À luz da ideia passada por O Segredo Judaico de Resolução de Problemas, interpretem a “pérola” que ouvi durante uma reunião de trabalho.
“O problema ainda não estava entendido, mas como, pelo cronograma, já deveríamos estar desenvolvendo a solução, partimos para a solução.”
Em minha opinião, a decisão de partir para o desenvolvimento da solução de algo que ainda não tenha sido entendido é mais do que a opção por um cavalo rápido, é uma autêntica demonstração de “burrice”.
Mas, felizmente, os movimentos para propagar a calma continuam surgindo. Em 8 de agosto de 2011, o jornal Folha de S. Paulo publicou uma reportagem intitulada Devagar e sempre que focaliza um movimento denominado slow science que começou na Alemanha e está ganhando, aos poucos, os corredores acadêmicos. A causa é nobre: mais tempo para os cientistas fazerem pesquisa e poderem analisar as hipóteses em profundidade antes de tirarem conclusões precipitadas, diz a reportagem.
E é nesta sociedade onde as pessoas apressam-se com a ilusão de ganhar tempo que Ciro Marcondes Filho escreveu um livro intitulado Perca Tempo – É no lento que a vida acontece. Comprei o livro e a ideia, e se alguém quiser perder tempo lendo o livro, me comunique.
Aos que gostam de música indico uma antiga canção de Almir Sater e Renato Teixeira, intitulada “Tocando em frente”, que começa assim: “Ando devagar porque já tive pressa”. Existem várias versões, mas a minha preferida é a interpretada por Maria Bethânia.
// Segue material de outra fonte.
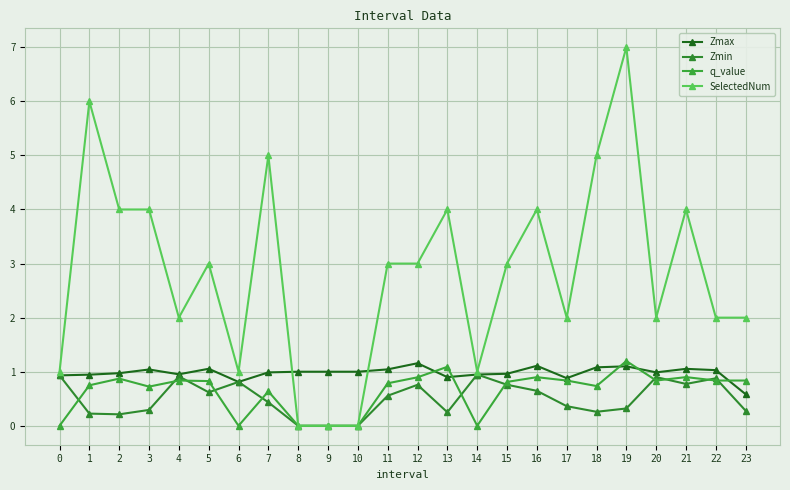

What is the average value of the SelectedNum series?

2.8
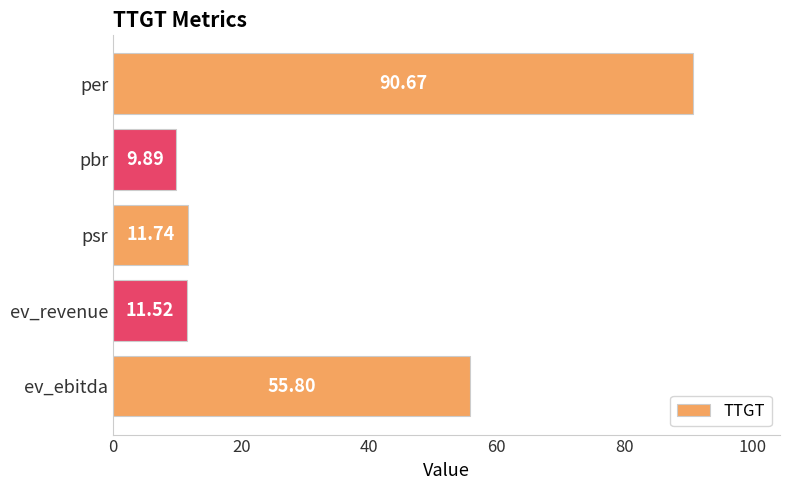

At which category does the chart reach its minimum across all series?

pbr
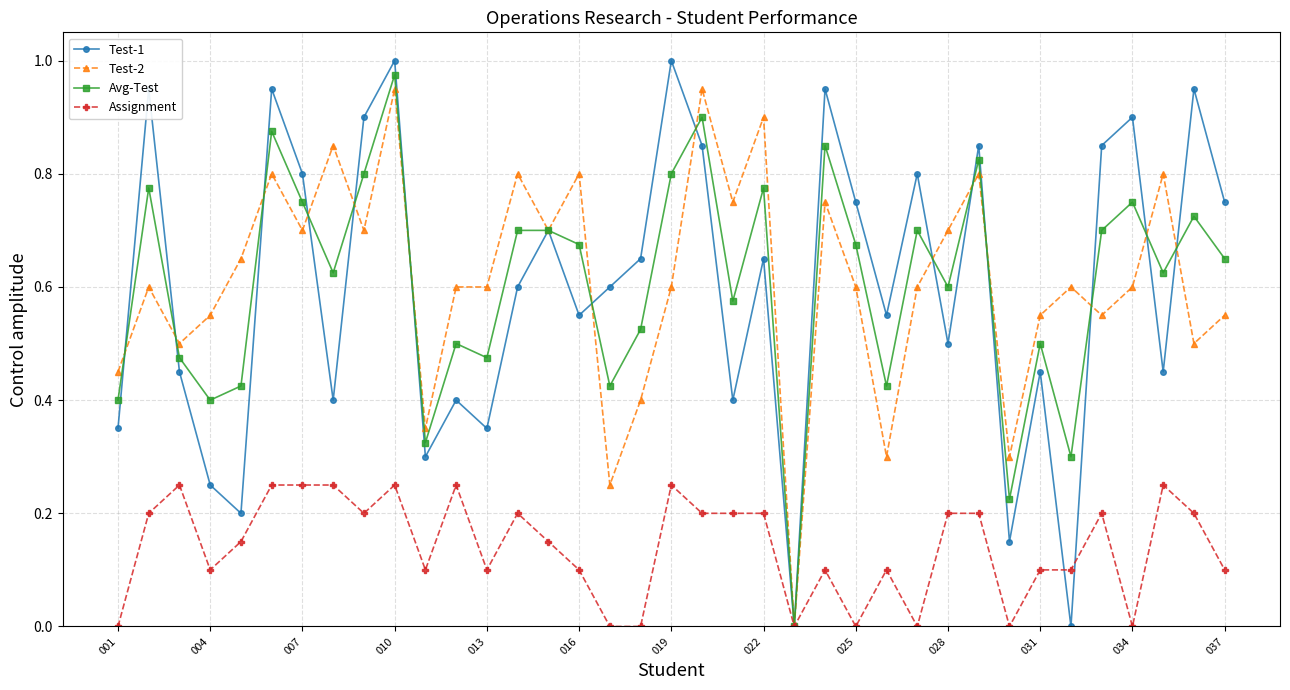

Which series has the widest spread of values?

Test-1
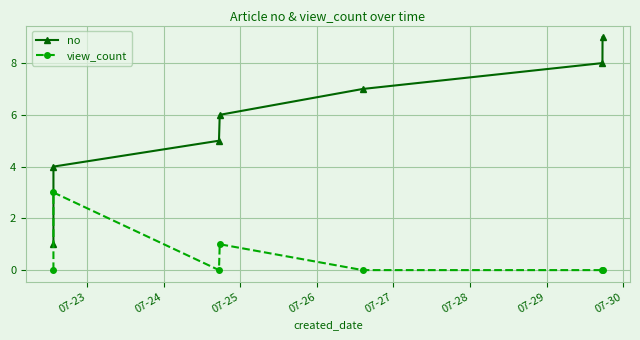

True or false: view_count and no cross at least once.

False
Para os que não conhecem a música, e também para os que conhecem, sugiro que encontrem tempo para procurá-la no YouTube e para escutá-la sem pressa. A música termina assim:
“Cada um de nós compõe a sua históriaE cada ser em si carrega o dom de ser capazDe ser feliz”
Portanto, deixem de lado a pressa, pois ela não os levará a algum lugar que preste, componham a sua história, usem o seu dom e sejam felizes.